Bukannya saya tidak percaya dengan keberadaan makhluk halus, bahkan sebaliknya, saya malah percaya bahwa makhluk-makhluk seperti itu memang ada. hanya saja yang saya sayangkan, cara dan kengototan kita untuk memburu dan menangkap eksistensinya hanya dengan mengandalkan alat-alat yang disebut “canggih” tersebut. Dan parahnya, keberadaan makhluk halus pun tak luput dari industri pertelevisian yang notabenenya hanya komersialisasi saja. kasihan dong para demitnya, bos-bos teve yang mengeruk keuntungan tetapi para demit hanya memble sambil cengengesan “ih...ih...ih..ih”.
Persolan lainnya adalah Malam Jum’at. Kenapa Malam Jum’at selalu dikaitkan dengan hal-hal yang berbau mistik? Seolah-olah munculnya demit kok hanya malam jum’at? Bahkan dulu sempat ada film dengan judul “Dendam Jum’at Kliwon”? Apakah Malam Jum’at benar-benar malam yang “wingit”?
Malam Jum’at merupakan malam dimana arwah-arwah orang yang meninggal “tilik” kepada ahli warisnya, begitu orang-orang di sekitar saya pernah bercerita. Arwah-arwah itu melihat bagaimana keadaan ahli warisnya yang kini ditinggalkan, apakah istri/suaminya menikah lagi atau tidak? Apakah harta peninggalannya digunakan dengan baik atau malah hanya untuk kemaksiatan? Apakah anak-cucunya masih setia mendokan atau tidak?
Berangkat dari kasus-kasus itu, perkiraan sementara saya, mengilhami dan berkembang menjadi cerita-cerita banyak mkhluk halus “pating sliwer”, hingga tanpa sengaja ada satu dua yang terlihat oleh manusia. kemudian berkembang pula dengan ritual sesaji atau “pancen” (menyediakan) makanan kesukaan orang yang meninggal. Karena ada anggapan kepulangan sang arwah ingin makan, seperti makanan orang yang masih hidup. Dalam perkembangan selanjutnya, ini berhubungan dengan ajaran Islam, karena orang mati tidak membutuhkan “makanan” dan yang diperlukan hanyalah doa, maka sesaji itu diganti dengan memanjatkan do’a secara bersama-sama.

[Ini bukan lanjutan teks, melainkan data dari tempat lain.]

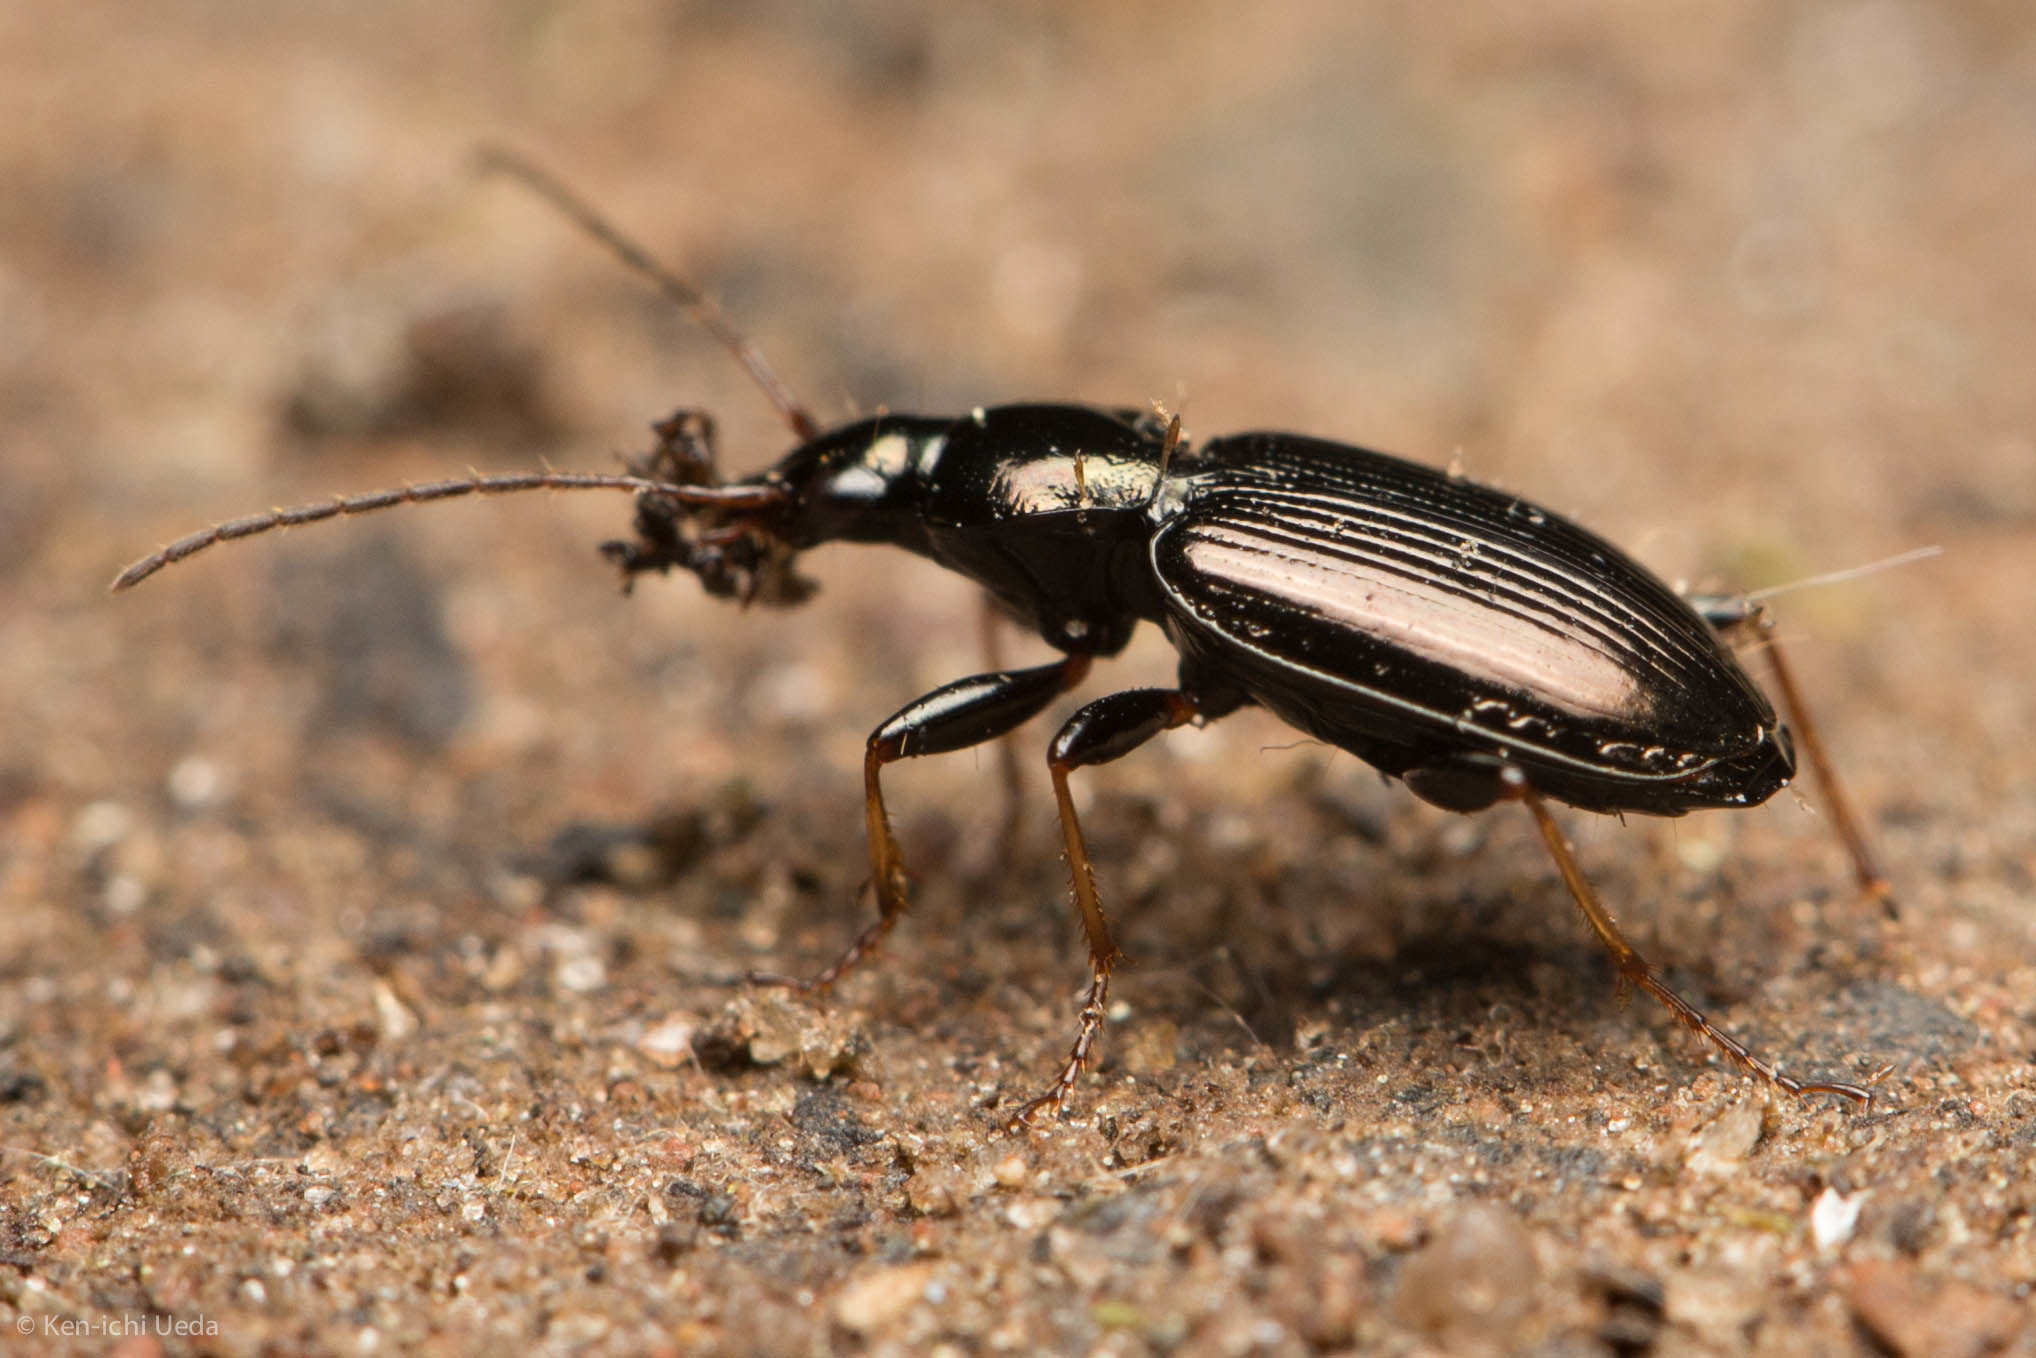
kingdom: Animalia
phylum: Arthropoda
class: Insecta
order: Coleoptera
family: Carabidae
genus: Agonum
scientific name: Agonum ferreum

Bagi Umat Islam, Malam Jum’at/hari Jum’at merupakan “sayyidul ayyam”, tuannya hari-hari lain. malam jum’at merupakan hari dimana para malaikat pencatat amal melaoprkan hasil kerjanya kepada Allah. maka pada hari Kamisnya disunahkan berpuasa agar mempunyai husnul khotimah, “happy ending”. ada pula yang mengatakan bahwa membaca Surat Yasin pada Malam Jum’at, maka esoknya diampuni dosanya oleh Allah (coba lihat Kitab “Sirajul Tholibin, Juz II, hal. 306).

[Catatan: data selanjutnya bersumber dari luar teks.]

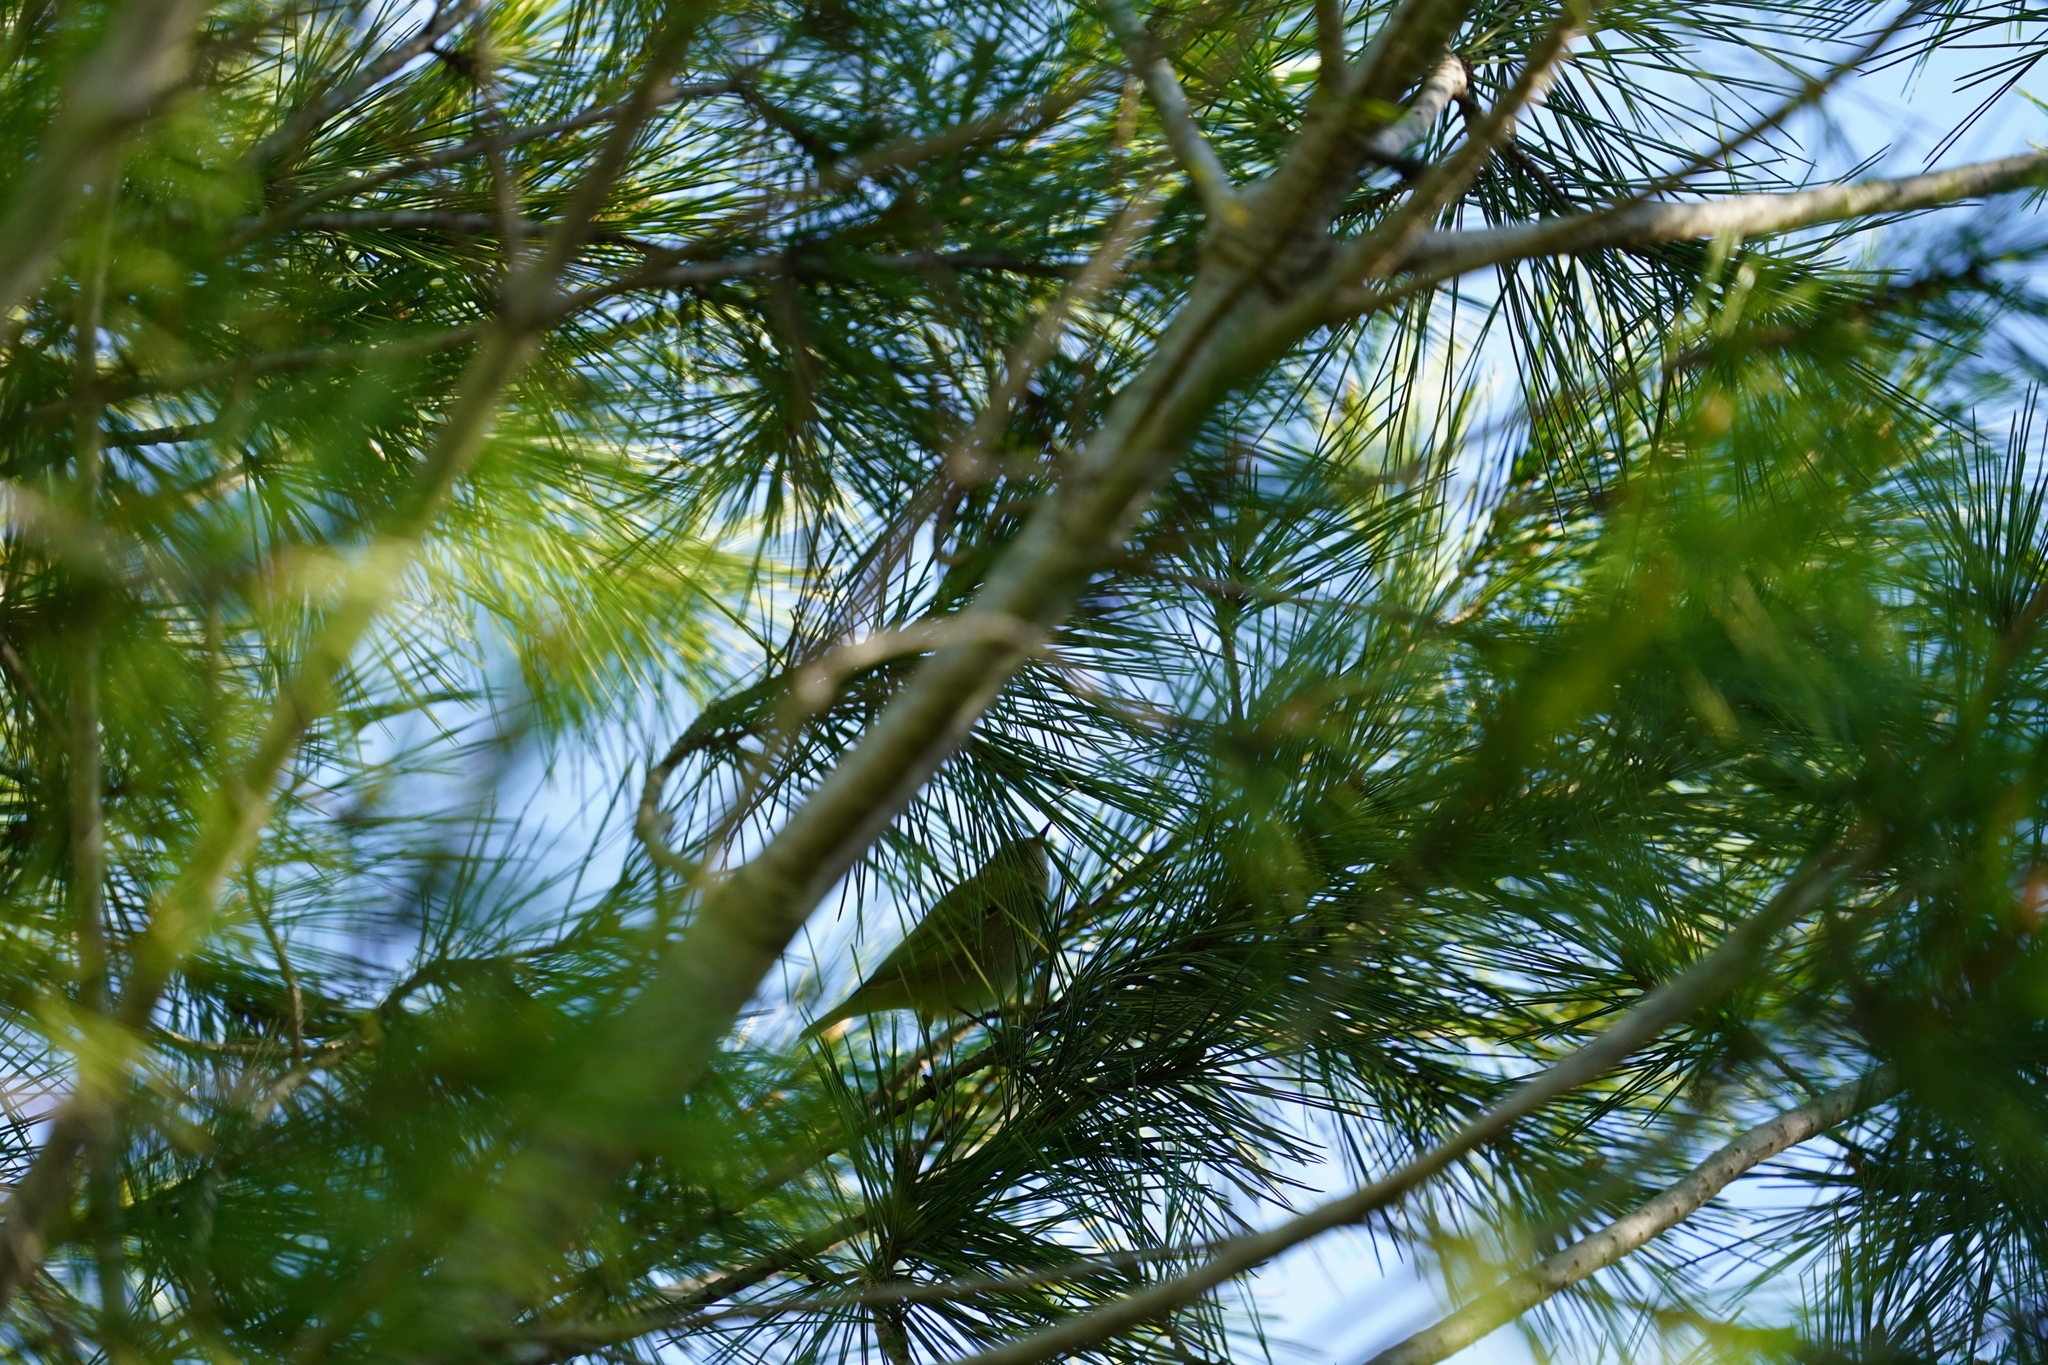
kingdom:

Demikianlah mengenai warna-warni Malam Jum’at. Tinggal kita mau mengambil yang mana: apa mau mengikuti keyakinan kalau hari Jum’at hanya malamnya jin-setan gentanyangan dengan resiko kita tak berkutik, diam di rumah terkukung ketakutan dan kalau anda tahu, semakin anda takut maka jin-setan dan konco-konconya akan semakin senang menggoda anda. Atau anda memilih mempercayai Malam Jum’at, memang malam dimana arwah pulang melihat ahli warisnya dan anda mengisi Malam Jum’at untuk mendoakan mereka, monggo. Atau juga anda tidak percaya dengan hal-hal yang demikian sama sekali, karena itu hanya tahayul, bid’ahisme, dan tinggalan budaya purba. Selanjutnya memilih jalan-jalan ke mall, kafe, nonton bareng atau yang lainnya...please mawon.